> _Instructions for the task_: Copy the records below exactly as they are written.

==================================================

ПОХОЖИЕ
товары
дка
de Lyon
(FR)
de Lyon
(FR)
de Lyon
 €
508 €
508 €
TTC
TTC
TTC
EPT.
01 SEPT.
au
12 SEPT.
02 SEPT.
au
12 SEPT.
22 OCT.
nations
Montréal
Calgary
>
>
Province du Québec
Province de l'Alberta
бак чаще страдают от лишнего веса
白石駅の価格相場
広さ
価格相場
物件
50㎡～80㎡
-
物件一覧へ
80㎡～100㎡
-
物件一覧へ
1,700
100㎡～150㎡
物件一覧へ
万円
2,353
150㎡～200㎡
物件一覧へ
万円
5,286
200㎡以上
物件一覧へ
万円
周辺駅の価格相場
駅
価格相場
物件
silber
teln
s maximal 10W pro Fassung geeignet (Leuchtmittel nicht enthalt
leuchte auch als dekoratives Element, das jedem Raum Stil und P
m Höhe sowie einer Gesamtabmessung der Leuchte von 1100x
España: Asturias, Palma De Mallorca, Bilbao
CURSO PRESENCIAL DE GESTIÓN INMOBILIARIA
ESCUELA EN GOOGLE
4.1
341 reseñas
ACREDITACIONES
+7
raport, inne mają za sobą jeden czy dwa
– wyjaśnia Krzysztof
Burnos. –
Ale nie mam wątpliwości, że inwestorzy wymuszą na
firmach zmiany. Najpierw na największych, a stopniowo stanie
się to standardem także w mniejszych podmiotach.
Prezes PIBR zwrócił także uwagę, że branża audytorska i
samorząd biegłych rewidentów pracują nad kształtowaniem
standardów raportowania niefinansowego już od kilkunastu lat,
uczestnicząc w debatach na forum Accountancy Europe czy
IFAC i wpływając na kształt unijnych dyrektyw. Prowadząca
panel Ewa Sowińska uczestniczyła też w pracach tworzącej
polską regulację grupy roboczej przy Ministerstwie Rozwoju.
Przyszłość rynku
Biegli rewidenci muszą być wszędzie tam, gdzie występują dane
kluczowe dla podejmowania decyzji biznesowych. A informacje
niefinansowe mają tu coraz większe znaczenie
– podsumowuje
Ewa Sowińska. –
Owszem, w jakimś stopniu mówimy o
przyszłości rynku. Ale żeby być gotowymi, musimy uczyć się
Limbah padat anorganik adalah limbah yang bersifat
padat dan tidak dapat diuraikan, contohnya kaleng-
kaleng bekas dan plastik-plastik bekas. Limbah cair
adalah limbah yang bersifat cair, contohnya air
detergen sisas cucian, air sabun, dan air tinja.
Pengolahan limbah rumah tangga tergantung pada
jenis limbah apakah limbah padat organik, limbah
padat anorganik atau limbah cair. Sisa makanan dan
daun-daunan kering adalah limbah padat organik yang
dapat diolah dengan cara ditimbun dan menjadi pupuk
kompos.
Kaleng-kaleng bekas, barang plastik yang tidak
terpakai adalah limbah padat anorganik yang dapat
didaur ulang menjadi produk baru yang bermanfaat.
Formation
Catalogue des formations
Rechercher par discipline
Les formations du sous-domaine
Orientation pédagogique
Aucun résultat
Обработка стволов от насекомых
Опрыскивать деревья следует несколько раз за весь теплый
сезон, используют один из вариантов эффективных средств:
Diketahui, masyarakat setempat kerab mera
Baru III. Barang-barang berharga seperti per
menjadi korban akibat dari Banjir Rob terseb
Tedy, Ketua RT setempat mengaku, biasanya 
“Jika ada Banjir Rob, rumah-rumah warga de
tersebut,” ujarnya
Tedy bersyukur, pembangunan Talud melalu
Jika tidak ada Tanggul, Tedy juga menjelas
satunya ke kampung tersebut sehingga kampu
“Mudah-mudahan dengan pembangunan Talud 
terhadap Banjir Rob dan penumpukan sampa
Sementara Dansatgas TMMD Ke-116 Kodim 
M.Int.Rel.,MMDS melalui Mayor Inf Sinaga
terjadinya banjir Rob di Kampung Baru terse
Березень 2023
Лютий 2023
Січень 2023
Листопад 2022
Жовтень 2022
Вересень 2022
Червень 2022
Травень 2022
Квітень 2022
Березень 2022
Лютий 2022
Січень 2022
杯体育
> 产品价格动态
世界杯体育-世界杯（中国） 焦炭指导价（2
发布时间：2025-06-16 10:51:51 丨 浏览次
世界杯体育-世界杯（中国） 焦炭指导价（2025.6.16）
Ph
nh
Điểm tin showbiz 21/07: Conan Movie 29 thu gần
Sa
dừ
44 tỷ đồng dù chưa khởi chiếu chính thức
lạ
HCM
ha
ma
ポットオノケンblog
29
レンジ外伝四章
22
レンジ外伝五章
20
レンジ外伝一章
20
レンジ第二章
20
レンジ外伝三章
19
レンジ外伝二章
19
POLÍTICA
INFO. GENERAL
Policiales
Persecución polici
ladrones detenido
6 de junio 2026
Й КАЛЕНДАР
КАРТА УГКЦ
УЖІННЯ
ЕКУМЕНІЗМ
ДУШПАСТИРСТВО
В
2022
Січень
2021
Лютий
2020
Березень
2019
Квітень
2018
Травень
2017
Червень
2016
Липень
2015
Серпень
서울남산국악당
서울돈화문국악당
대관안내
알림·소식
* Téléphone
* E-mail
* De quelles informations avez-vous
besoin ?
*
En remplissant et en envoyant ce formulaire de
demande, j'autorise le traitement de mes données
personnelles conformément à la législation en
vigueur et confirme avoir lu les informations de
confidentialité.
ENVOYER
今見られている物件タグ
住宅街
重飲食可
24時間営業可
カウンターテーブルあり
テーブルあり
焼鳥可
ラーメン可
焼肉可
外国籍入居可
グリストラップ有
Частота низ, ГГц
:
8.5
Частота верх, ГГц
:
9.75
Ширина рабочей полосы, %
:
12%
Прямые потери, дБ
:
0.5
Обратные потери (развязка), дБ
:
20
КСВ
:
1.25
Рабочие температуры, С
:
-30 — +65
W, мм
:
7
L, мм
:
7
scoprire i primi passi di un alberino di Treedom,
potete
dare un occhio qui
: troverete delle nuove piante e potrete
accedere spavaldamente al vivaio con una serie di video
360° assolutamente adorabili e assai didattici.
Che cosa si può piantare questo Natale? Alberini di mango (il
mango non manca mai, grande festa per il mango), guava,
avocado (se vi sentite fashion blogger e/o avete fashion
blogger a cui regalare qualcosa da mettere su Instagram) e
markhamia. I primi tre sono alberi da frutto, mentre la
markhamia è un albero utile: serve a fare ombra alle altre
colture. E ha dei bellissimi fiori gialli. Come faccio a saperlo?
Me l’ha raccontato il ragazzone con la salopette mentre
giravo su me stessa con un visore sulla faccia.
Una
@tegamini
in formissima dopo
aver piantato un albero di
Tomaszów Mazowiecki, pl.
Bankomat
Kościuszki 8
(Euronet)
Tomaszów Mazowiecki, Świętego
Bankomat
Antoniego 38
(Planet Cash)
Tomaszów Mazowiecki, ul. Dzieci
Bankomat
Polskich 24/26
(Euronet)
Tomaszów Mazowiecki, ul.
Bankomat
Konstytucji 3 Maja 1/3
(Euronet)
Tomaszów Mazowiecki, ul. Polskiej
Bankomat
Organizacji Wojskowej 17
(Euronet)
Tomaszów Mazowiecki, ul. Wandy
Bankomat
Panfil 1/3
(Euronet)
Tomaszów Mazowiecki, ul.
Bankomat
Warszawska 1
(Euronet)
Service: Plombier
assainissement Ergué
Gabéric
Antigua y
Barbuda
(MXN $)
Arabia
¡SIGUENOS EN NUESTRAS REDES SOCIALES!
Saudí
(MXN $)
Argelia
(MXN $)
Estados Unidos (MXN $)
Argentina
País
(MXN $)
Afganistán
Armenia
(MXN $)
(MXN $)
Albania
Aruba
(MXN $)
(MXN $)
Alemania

==================================================

> _Solution_:
ПОХОЖИЕ
товары
дка
de Lyon
(FR)
de Lyon
(FR)
de Lyon
 €
508 €
508 €
TTC
TTC
TTC
EPT.
01 SEPT.
au
12 SEPT.
02 SEPT.
au
12 SEPT.
22 OCT.
nations
Montréal
Calgary
>
>
Province du Québec
Province de l'Alberta
бак чаще страдают от лишнего веса
白石駅の価格相場
広さ
価格相場
物件
50㎡～80㎡
-
物件一覧へ
80㎡～100㎡
-
物件一覧へ
1,700
100㎡～150㎡
物件一覧へ
万円
2,353
150㎡～200㎡
物件一覧へ
万円
5,286
200㎡以上
物件一覧へ
万円
周辺駅の価格相場
駅
価格相場
物件
silber
teln
s maximal 10W pro Fassung geeignet (Leuchtmittel nicht enthalt
leuchte auch als dekoratives Element, das jedem Raum Stil und P
m Höhe sowie einer Gesamtabmessung der Leuchte von 1100x
España: Asturias, Palma De Mallorca, Bilbao
CURSO PRESENCIAL DE GESTIÓN INMOBILIARIA
ESCUELA EN GOOGLE
4.1
341 reseñas
ACREDITACIONES
+7
raport, inne mają za sobą jeden czy dwa
– wyjaśnia Krzysztof
Burnos. –
Ale nie mam wątpliwości, że inwestorzy wymuszą na
firmach zmiany. Najpierw na największych, a stopniowo stanie
się to standardem także w mniejszych podmiotach.
Prezes PIBR zwrócił także uwagę, że branża audytorska i
samorząd biegłych rewidentów pracują nad kształtowaniem
standardów raportowania niefinansowego już od kilkunastu lat,
uczestnicząc w debatach na forum Accountancy Europe czy
IFAC i wpływając na kształt unijnych dyrektyw. Prowadząca
panel Ewa Sowińska uczestniczyła też w pracach tworzącej
polską regulację grupy roboczej przy Ministerstwie Rozwoju.
Przyszłość rynku
Biegli rewidenci muszą być wszędzie tam, gdzie występują dane
kluczowe dla podejmowania decyzji biznesowych. A informacje
niefinansowe mają tu coraz większe znaczenie
– podsumowuje
Ewa Sowińska. –
Owszem, w jakimś stopniu mówimy o
przyszłości rynku. Ale żeby być gotowymi, musimy uczyć się
Limbah padat anorganik adalah limbah yang bersifat
padat dan tidak dapat diuraikan, contohnya kaleng-
kaleng bekas dan plastik-plastik bekas. Limbah cair
adalah limbah yang bersifat cair, contohnya air
detergen sisas cucian, air sabun, dan air tinja.
Pengolahan limbah rumah tangga tergantung pada
jenis limbah apakah limbah padat organik, limbah
padat anorganik atau limbah cair. Sisa makanan dan
daun-daunan kering adalah limbah padat organik yang
dapat diolah dengan cara ditimbun dan menjadi pupuk
kompos.
Kaleng-kaleng bekas, barang plastik yang tidak
terpakai adalah limbah padat anorganik yang dapat
didaur ulang menjadi produk baru yang bermanfaat.
Formation
Catalogue des formations
Rechercher par discipline
Les formations du sous-domaine
Orientation pédagogique
Aucun résultat
Обработка стволов от насекомых
Опрыскивать деревья следует несколько раз за весь теплый
сезон, используют один из вариантов эффективных средств:
Diketahui, masyarakat setempat kerab mera
Baru III. Barang-barang berharga seperti per
menjadi korban akibat dari Banjir Rob terseb
Tedy, Ketua RT setempat mengaku, biasanya 
“Jika ada Banjir Rob, rumah-rumah warga de
tersebut,” ujarnya
Tedy bersyukur, pembangunan Talud melalu
Jika tidak ada Tanggul, Tedy juga menjelas
satunya ke kampung tersebut sehingga kampu
“Mudah-mudahan dengan pembangunan Talud 
terhadap Banjir Rob dan penumpukan sampa
Sementara Dansatgas TMMD Ke-116 Kodim 
M.Int.Rel.,MMDS melalui Mayor Inf Sinaga
terjadinya banjir Rob di Kampung Baru terse
Березень 2023
Лютий 2023
Січень 2023
Листопад 2022
Жовтень 2022
Вересень 2022
Червень 2022
Травень 2022
Квітень 2022
Березень 2022
Лютий 2022
Січень 2022
杯体育
> 产品价格动态
世界杯体育-世界杯（中国） 焦炭指导价（2
发布时间：2025-06-16 10:51:51 丨 浏览次
世界杯体育-世界杯（中国） 焦炭指导价（2025.6.16）
Ph
nh
Điểm tin showbiz 21/07: Conan Movie 29 thu gần
Sa
dừ
44 tỷ đồng dù chưa khởi chiếu chính thức
lạ
HCM
ha
ma
ポットオノケンblog
29
レンジ外伝四章
22
レンジ外伝五章
20
レンジ外伝一章
20
レンジ第二章
20
レンジ外伝三章
19
レンジ外伝二章
19
POLÍTICA
INFO. GENERAL
Policiales
Persecución polici
ladrones detenido
6 de junio 2026
Й КАЛЕНДАР
КАРТА УГКЦ
УЖІННЯ
ЕКУМЕНІЗМ
ДУШПАСТИРСТВО
В
2022
Січень
2021
Лютий
2020
Березень
2019
Квітень
2018
Травень
2017
Червень
2016
Липень
2015
Серпень
서울남산국악당
서울돈화문국악당
대관안내
알림·소식
* Téléphone
* E-mail
* De quelles informations avez-vous
besoin ?
*
En remplissant et en envoyant ce formulaire de
demande, j'autorise le traitement de mes données
personnelles conformément à la législation en
vigueur et confirme avoir lu les informations de
confidentialité.
ENVOYER
今見られている物件タグ
住宅街
重飲食可
24時間営業可
カウンターテーブルあり
テーブルあり
焼鳥可
ラーメン可
焼肉可
外国籍入居可
グリストラップ有
Частота низ, ГГц
:
8.5
Частота верх, ГГц
:
9.75
Ширина рабочей полосы, %
:
12%
Прямые потери, дБ
:
0.5
Обратные потери (развязка), дБ
:
20
КСВ
:
1.25
Рабочие температуры, С
:
-30 — +65
W, мм
:
7
L, мм
:
7
scoprire i primi passi di un alberino di Treedom,
potete
dare un occhio qui
: troverete delle nuove piante e potrete
accedere spavaldamente al vivaio con una serie di video
360° assolutamente adorabili e assai didattici.
Che cosa si può piantare questo Natale? Alberini di mango (il
mango non manca mai, grande festa per il mango), guava,
avocado (se vi sentite fashion blogger e/o avete fashion
blogger a cui regalare qualcosa da mettere su Instagram) e
markhamia. I primi tre sono alberi da frutto, mentre la
markhamia è un albero utile: serve a fare ombra alle altre
colture. E ha dei bellissimi fiori gialli. Come faccio a saperlo?
Me l’ha raccontato il ragazzone con la salopette mentre
giravo su me stessa con un visore sulla faccia.
Una
@tegamini
in formissima dopo
aver piantato un albero di
Tomaszów Mazowiecki, pl.
Bankomat
Kościuszki 8
(Euronet)
Tomaszów Mazowiecki, Świętego
Bankomat
Antoniego 38
(Planet Cash)
Tomaszów Mazowiecki, ul. Dzieci
Bankomat
Polskich 24/26
(Euronet)
Tomaszów Mazowiecki, ul.
Bankomat
Konstytucji 3 Maja 1/3
(Euronet)
Tomaszów Mazowiecki, ul. Polskiej
Bankomat
Organizacji Wojskowej 17
(Euronet)
Tomaszów Mazowiecki, ul. Wandy
Bankomat
Panfil 1/3
(Euronet)
Tomaszów Mazowiecki, ul.
Bankomat
Warszawska 1
(Euronet)
Service: Plombier
assainissement Ergué
Gabéric
Antigua y
Barbuda
(MXN $)
Arabia
¡SIGUENOS EN NUESTRAS REDES SOCIALES!
Saudí
(MXN $)
Argelia
(MXN $)
Estados Unidos (MXN $)
Argentina
País
(MXN $)
Afganistán
Armenia
(MXN $)
(MXN $)
Albania
Aruba
(MXN $)
(MXN $)
Alemania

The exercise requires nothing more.